И я согласился, обрадованный, что нашел союзника, а подвоха в словах Данила в тот момент не заметил.
Глава 14. Лесники, лесничие, лесорубы, или Грибочки по-дятловски
В «Дороге к Мертвой горе» я допустил ошибку. Слишком бегло обрисовал роль в Ремпеля в документальной части, равно как и его альтер эго Рейснера в художественной.
(Напомню, что и Рейснер, и Рогов с Гридневым, — исключительно плод моей писательской фантазии. И пытаться проецировать преступления, совершенные ими, на реальных людей, причастных к дятловской трагедии, и грешно, и смешно. Это литературные персонажи, не более того. Иллюстрируют кое-какие авторские догадки.)
В результате столкнулся с читательским непониманием: не мог, дескать, какой-то там лесник успешно шантажировать «крестного отца» местной мафии. Кто бы ему выделил долю в криминальном бизнесе? С какой такой радости? Закопали бы под елкой, и конец истории.
В общем, люди слабо понимают, чем лесничий отличается от лесника. Даже Ракитин, знающий всё на свете, упорно в своем исследовании именует лесника Ивана Пашина лесничим — Алексей Иванович тоже не понимает, кто такой лесничий, чем занимается, какую власть имеет в районе…
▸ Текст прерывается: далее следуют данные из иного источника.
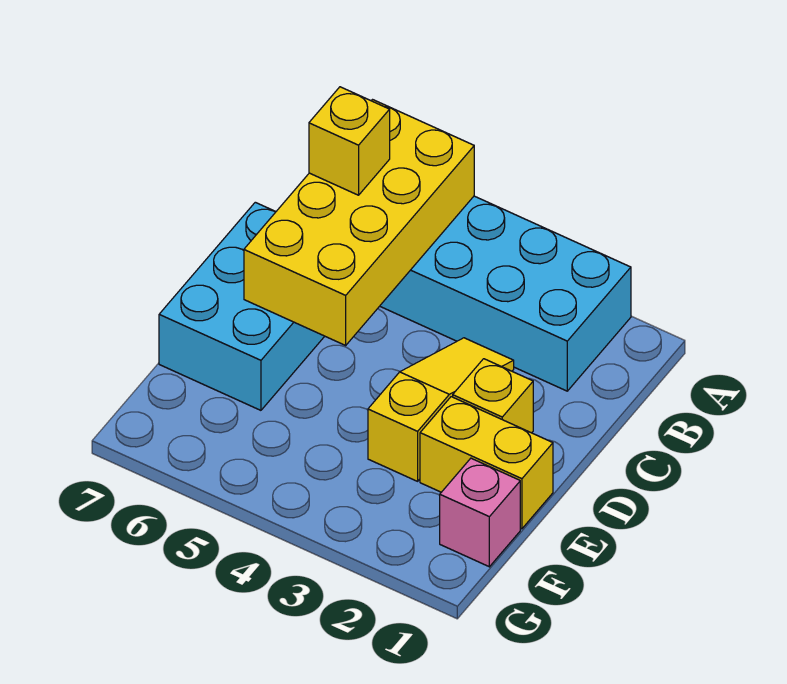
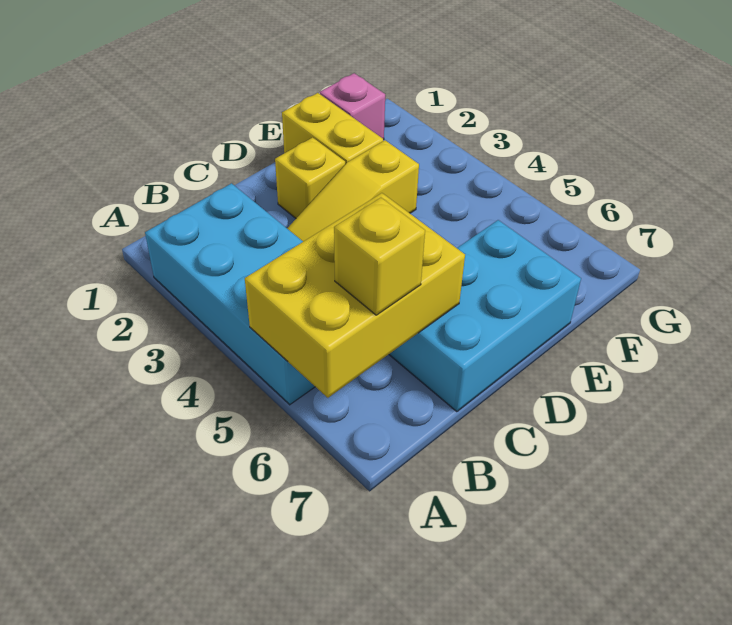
yellow brick A5:D6 level 2 -> yellow brick A5:C6 level 2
А власть лесничий Ремпель имел немалую. И он (глава лесничества), и Ряжнев (начальник лесного участка, командовавший лесорубами) руководители из одной системы, из Минлеспрома, но из разных его подразделений, и официально ни один из них не был другому начальником. Однако как раз Ряжнев зависел по службе от Ремпеля, и весьма сильно, а не наоборот.
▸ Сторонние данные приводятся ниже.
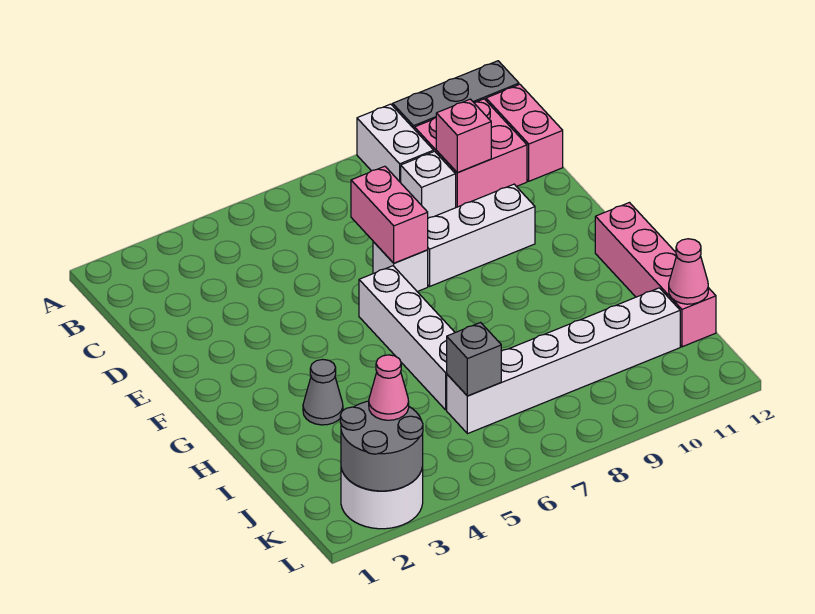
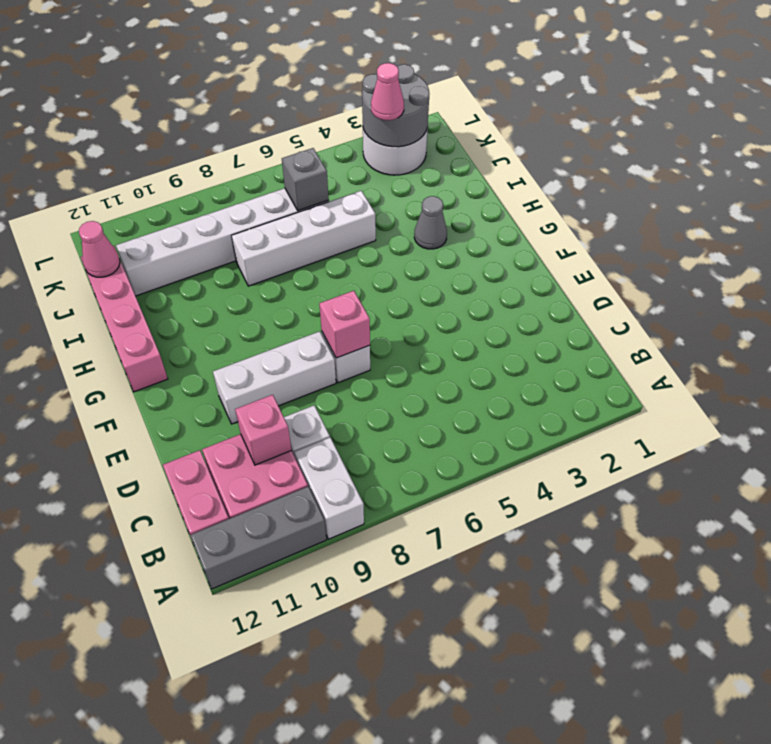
pink brick D7:E7 level 2 -> pink brick E7 level 2
white brick F6:I6 level 1 -> white brick I5:I8 level 1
Именно лесничество отводило участки леса под вырубку. И Ремпель мог выделить участок с хорошими подъездными путями и с отличными деревьями: сосны стоят, как солдаты в строю, одна к одной, план сделать легко и просто. А мог поступить иначе: загнать лесорубов на удаленные неудобья, куда надо торить зимник через болота, и где лес стоит плохонький, едва лишь четверть его пойдёт в счет плана по деловой древесине, а остальное на дрова, — и как там жилы ни рви, но план не выполнишь и премию не получишь.
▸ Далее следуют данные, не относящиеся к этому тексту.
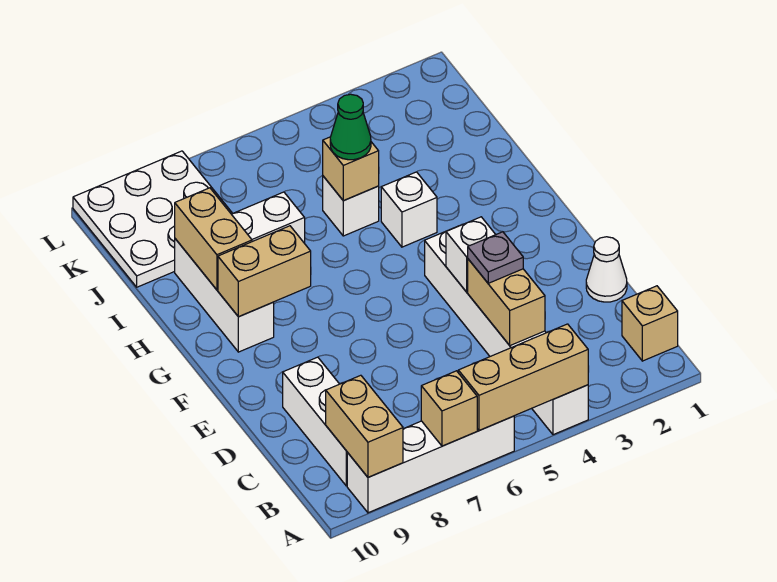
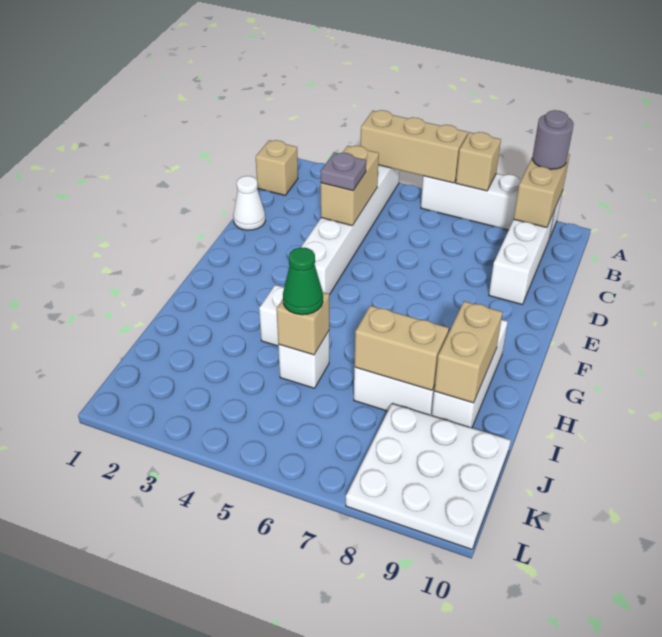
none -> grey round brick A9 level 3
white brick E4 level 2 -> none
tan brick G8:G9 level 2 -> tan brick I7:I8 level 2

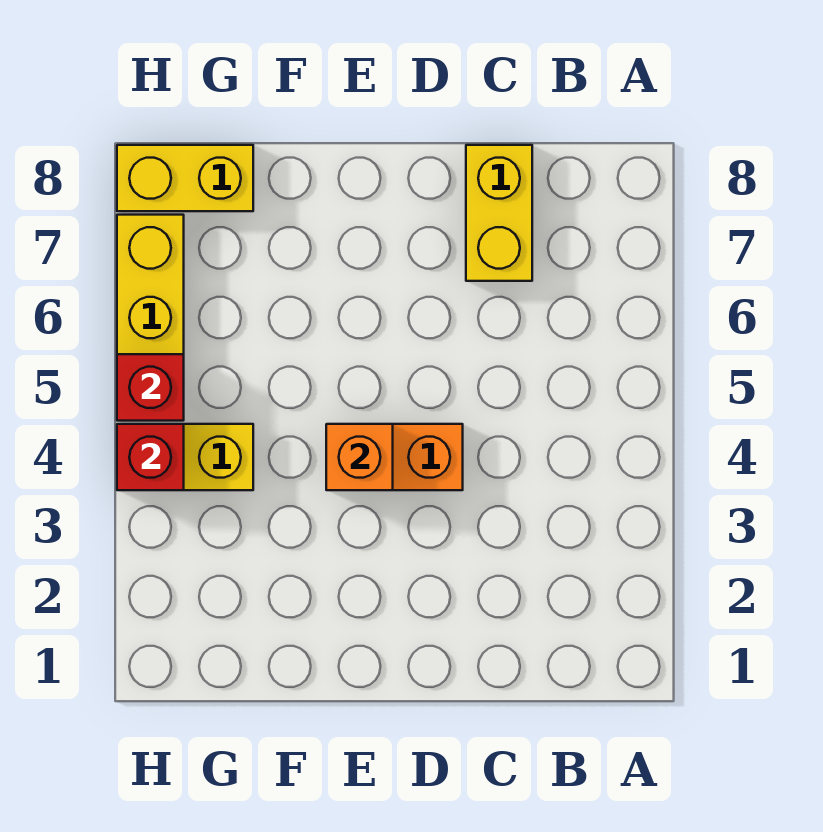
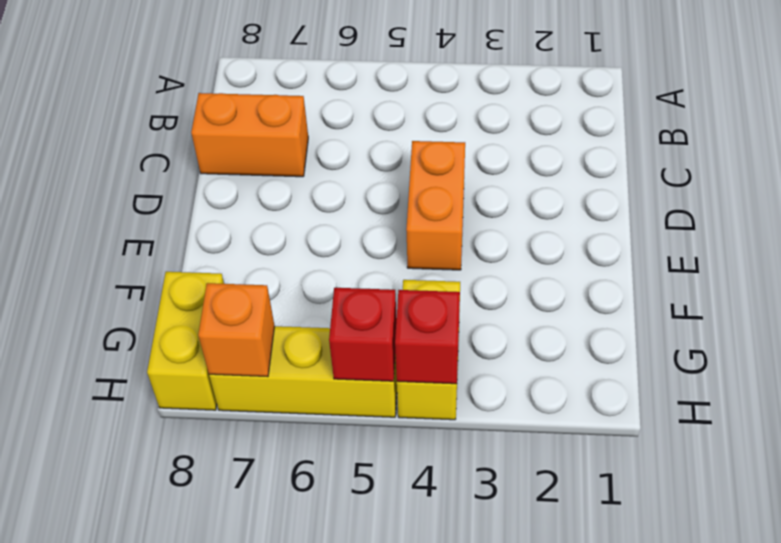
yellow brick C7:C8 level 1 -> orange brick C7:C8 level 1
orange brick E4 level 2 -> orange brick H7 level 2

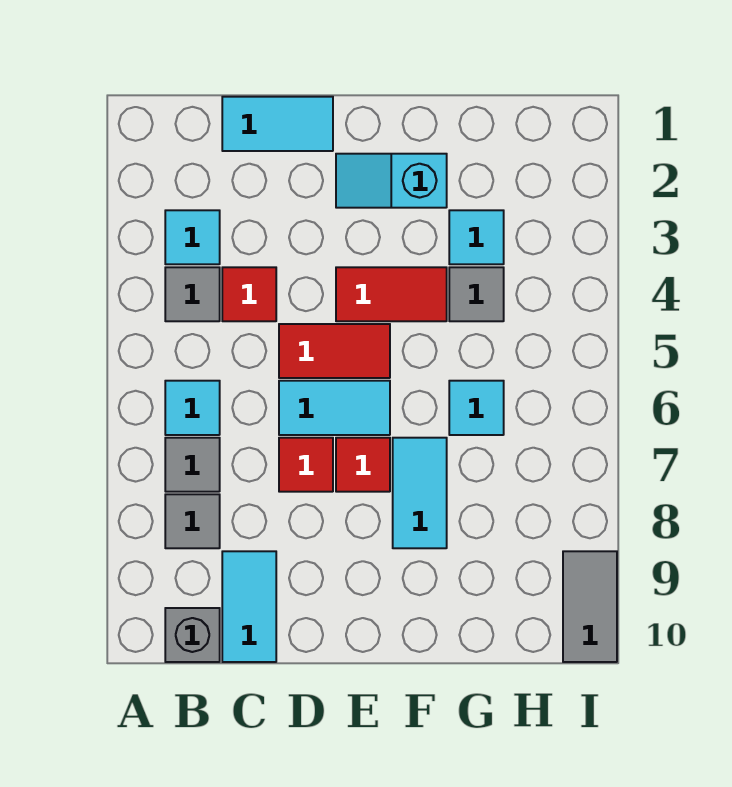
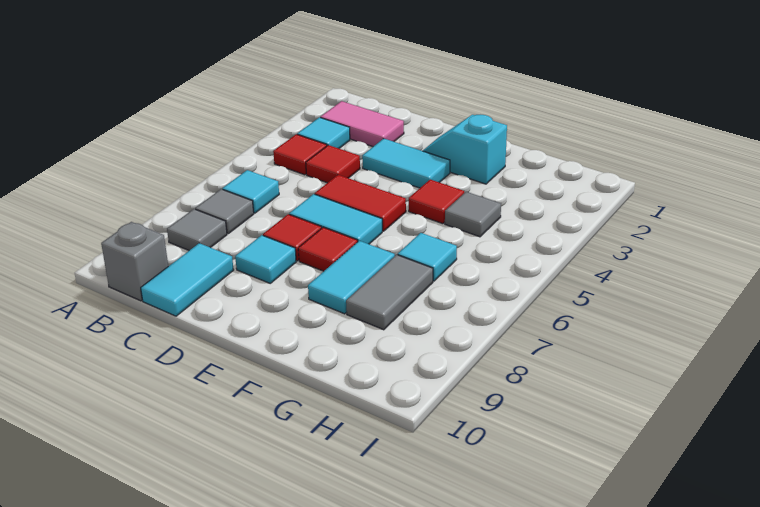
none -> pink tile B2:C2 level 1
grey tile B4 level 1 -> red tile B4 level 1
cyan tile C1:D1 level 1 -> cyan tile D3:E3 level 1
red tile E4:F4 level 1 -> red tile F4 level 1
cyan tile G3 level 1 -> cyan tile D8 level 1
grey tile I9:I10 level 1 -> grey tile G7:G8 level 1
Мало того, после завершения лесорубных работ участок надлежит сдать по акту, и сдать опять-таки лесничеству. Чтобы не валялись там, например, и не гнили груды срезанных ветвей и сучьев, не мешали лесопосадочным работам, если таковые запланированы. А если не запланированы, то чтобы не мешали самосеву.
Уже в наше время, в начале 2000-х годов, мне доводилось слышать от граждан, занимавшихся лесозаготовками в Ленобласти: завершив вырубку, делянку можно хоть вылизать, убрав всё до последней шишечки-хвоиночки, хоть спиртом протереть, — но пока на лапу не дашь, акт приёмки подписан не будет.
Так строились отношения лесничества и лесозаготавливающего участка во времена, так сказать, мирные. Если же случался масштабный лесной пожар, то руководил борьбой с ним лесничий и получал для того диктаторские полномочия в районе: и пожарные, и милиция, и другие службы переходили в его подчинение. И лесорубы тоже — вместо обычных своих дел вырубали огнезащитные просеки и копали канавы, предохраняющие от низового пала.
То есть Ряжнев от Ремпеля зависел, и сильно. Но это если рассматривать их официальные взаимоотношения.
А если взглянуть на нелегальные? На криминальные, называя вещи своими именами? Не так уж важно, насколько точны авторские предположения о криминальном бизнесе, высказанные в «Дороге к Мертвой горе», — на Севере, вдали от цивилизации, любой босс районного масштаба, обладающий властью и ресурсами, крутил какие-то незаконные схемы. Любой. Бессеребрянников и нестяжателей система отторгала очень быстро.
* * *
Да, Гриднев (здесь я вынужден вернуться к именам персонажей из художественной части книги) наверняка имел в распоряжении людей с криминальным прошлым, способных выполнить самые щекотливые поручения.
Но ведь и Рейснер не институтом благородных девиц заведовал! Ему подчинялся штат лесников, лесных объездчиков, техников-лесоводов и т. д.